Every line with "label" in it should be copied from the data.

*Excerpted records*.

####################

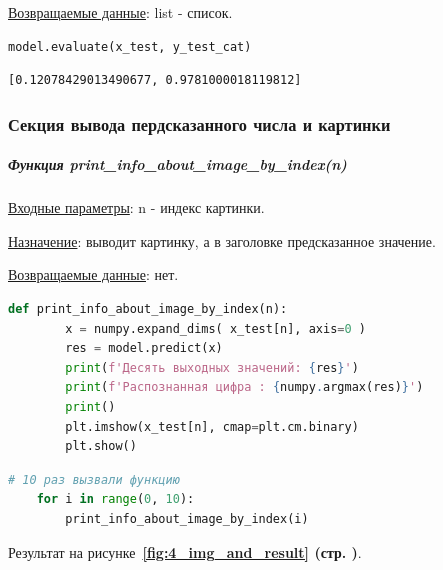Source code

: \underline{Возвращаемые данные}: list - список.

\begin{lstlisting}[language=Python,]
    model.evaluate(x_test, y_test_cat)
\end{lstlisting}

\begin{lstlisting}[name=Вывод в консоль,]
    [0.12078429013490677, 0.9781000018119812]
\end{lstlisting}



\subsubsection{Секция вывода пердсказанного числа и картинки}

\subparagraph{Функция print\_info\_about\_image\_by\_index(n)} \hspace{0pt}

\underline{Входные параметры}: n - индекс картинки.

\underline{Назначение}: выводит картинку, а в заголовке предсказанное значение.

\underline{Возвращаемые данные}: нет.

\begin{lstlisting}[language=Python,]
    def print_info_about_image_by_index(n):
        x = numpy.expand_dims( x_test[n], axis=0 )
        res = model.predict(x)
        print(f'Десять выходных значений: {res}')
        print(f'Распознанная цифра : {numpy.argmax(res)}')
        print()
        plt.imshow(x_test[n], cmap=plt.cm.binary)
        plt.show()
\end{lstlisting}

\begin{lstlisting}[language=Python,]
    # 10 раз вызвали функцию
    for i in range(0, 10):
        print_info_about_image_by_index(i)
\end{lstlisting}

Результат на
рисунке~\textbf{\ref{fig:4_img_and_result} (стр. \pageref{fig:4_img_and_result})}.

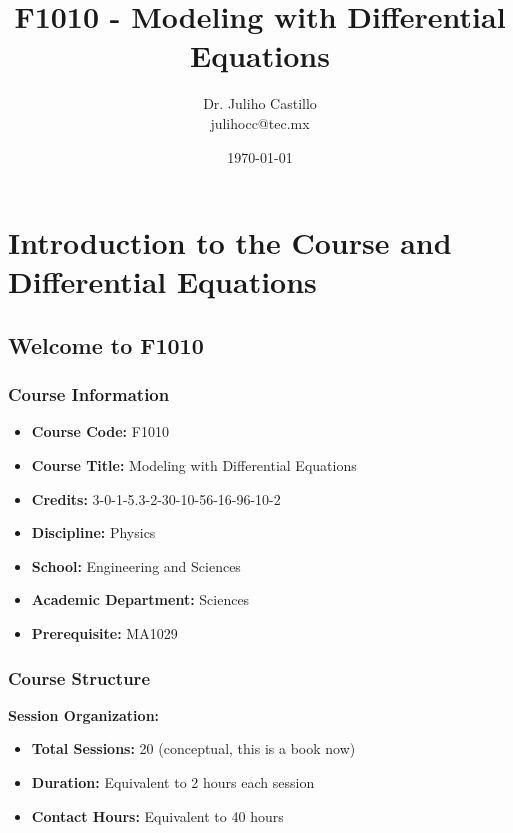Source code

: \documentclass[12pt, letterpaper]{book}
\title{F1010 - Modeling with Differential Equations}
\author{Dr. Juliho Castillo\\julihocc@tec.mx}
\date{\today} %
\begin{document}
\frontmatter %
\maketitle

\tableofcontents

\mainmatter %

\chapter{Introduction to the Course and Differential Equations}
\label{chap:introduction}

\section{Welcome to F1010}
\label{sec:welcome}

\subsection{Course Information}
\label{ssec:course_info}
\begin{itemize}
    \item \textbf{Course Code:} F1010
    \item \textbf{Course Title:} Modeling with Differential Equations
    \item \textbf{Credits:} 3-0-1-5.3-2-30-10-56-16-96-10-2
    \item \textbf{Discipline:} Physics
    \item \textbf{School:} Engineering and Sciences
    \item \textbf{Academic Department:} Sciences
    \item \textbf{Prerequisite:} MA1029
\end{itemize}

\subsection{Course Structure}
\label{ssec:course_structure}
\textbf{Session Organization:}
\begin{itemize}
    \item \textbf{Total Sessions:} 20 (conceptual, this is a book now)
    \item \textbf{Duration:} Equivalent to 2 hours each session
    \item \textbf{Contact Hours:} Equivalent to 40 hours
\end{itemize}
\end{document}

####################

*The answer*.
\label{chap:introduction}
\label{sec:welcome}
\label{ssec:course_info}
\label{ssec:course_structure}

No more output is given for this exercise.